Basierend auf diesen Ideen, konnten Sexologen wie John Money später behaupten, transsexuelle Frauen seien "(biologische) Männer, die sich wie Frauen fühlen" und transsexuelle Männer, "(biologische) Frauen, die sich wie Männer fühlen". Transsexualität wird, entgegen des Wissens, das bereits auf Grund der Forschungen des Sexualwissenschaftlers Magnus Hirschfeld in den 20er-Jahren vorhanden war (und der geschlechtliche Normabweichungen wie Transsexualität als in der Natur existent ansah) heute von transsexuellenfeindlichen und geschlechtsstereotypen Ideologen als Rollenproblem (gender) bzw. Identitätsproblem (identity) angesehen. Gleichzeitig wird behauptet, Transsexualität sei die "Endstrecke" von psychopathologischen Entwicklungen, die zum Wunsch nach "Geschlechtsumwandlung" führten und so getan, als könnten Menschen transsexuell werden.

Folgen dieser Sichtweise, die sogar zu Gesetzen wie dem sog. Transsexuellengesetz, sowie medizinischen Diagnosen ("gender identity disorder"/"gender dysphoria") geführt haben, sind eine bis heute anhaltende geschlechtliche Fremdbestimmung transsexueller Menschen, die bis heute zum gesetzlich und medizinisch legitimierten Missbrauch (bis zur regelmässigen sexuellen Nötigung durch sog. "Gut"achter) an transsexuellen Menschen führt.

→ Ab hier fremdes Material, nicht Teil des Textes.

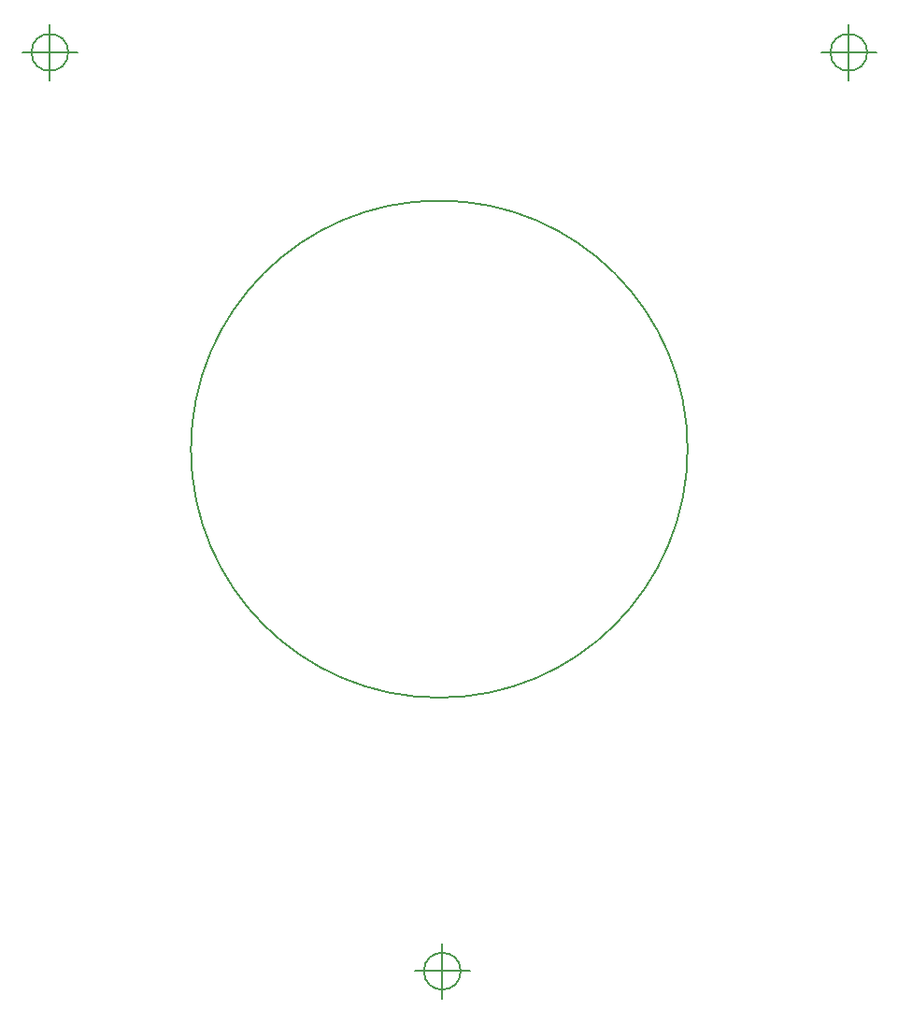
<source format=gbr>
G04 #@! TF.GenerationSoftware,KiCad,Pcbnew,(5.1.5)-3*
G04 #@! TF.CreationDate,2020-11-19T15:19:38-03:00*
G04 #@! TF.ProjectId,MainBoard_a,4d61696e-426f-4617-9264-5f612e6b6963,1*
G04 #@! TF.SameCoordinates,Original*
G04 #@! TF.FileFunction,Profile,NP*
%FSLAX46Y46*%
G04 Gerber Fmt 4.6, Leading zero omitted, Abs format (unit mm)*
G04 Created by KiCad (PCBNEW (5.1.5)-3) date 2020-11-19 15:19:38*
%MOMM*%
%LPD*%
G04 APERTURE LIST*
%ADD10C,0.150000*%
G04 APERTURE END LIST*
D10*
X107711666Y-30480000D02*
G75*
G03X107711666Y-30480000I-1666666J0D01*
G01*
X103545000Y-30480000D02*
X108545000Y-30480000D01*
X106045000Y-27980000D02*
X106045000Y-32980000D01*
X70881666Y-113665000D02*
G75*
G03X70881666Y-113665000I-1666666J0D01*
G01*
X66715000Y-113665000D02*
X71715000Y-113665000D01*
X69215000Y-111165000D02*
X69215000Y-116165000D01*
X35321666Y-30480000D02*
G75*
G03X35321666Y-30480000I-1666666J0D01*
G01*
X31155000Y-30480000D02*
X36155000Y-30480000D01*
X33655000Y-27980000D02*
X33655000Y-32980000D01*
X91440000Y-66400000D02*
G75*
G03X91440000Y-66400000I-22500000J0D01*
G01*
M02*

</source>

Auch das Land Baden-Württemberg unterstützt bisher diesen Missbrauch durch finanzielle Mittel (Es gibt Professoren in Baden-Württemberg, die als Mitglieder von sexologischen Komitees für die menschenverachtenden internationalen Diagnosestellungen mitveranwortlich sind), oder dadurch, dass - analog der stereotypen Ideologien ala John Money - transsexuelle Menschen in ihrer Existenz verschwiegen werden und so getan wird, als ginge es bei Transsexualität um "gender" oder "identity", anstatt um existierende geschlechtliche Normabweichungen.

Wer anfangen will, den Missbrauch an transsexuellen Menschen zu beenden, sollte damit anfangen, transsexuelle Menschen beim Namen zu nennen**.

Für eine Aufarbeitung der Verbrechen an transsexuellen Menschen: ATME e.V. Aktion Transsexualität und Menschenrecht (http://atme-ev.de)"

Links:

Bericht von Aktion Transsexualität und Menschenrecht e.V. an die WHO
Reparative Therapien an transsexuellen Menschen

 ---
** Auf der ursprünglichen Einladung der Grünen Landtagsfraktion in Baden-Württemberg waren "transsexuelle Menschen" aus Platzgründen vom Einladungsflyer gestrichen worden.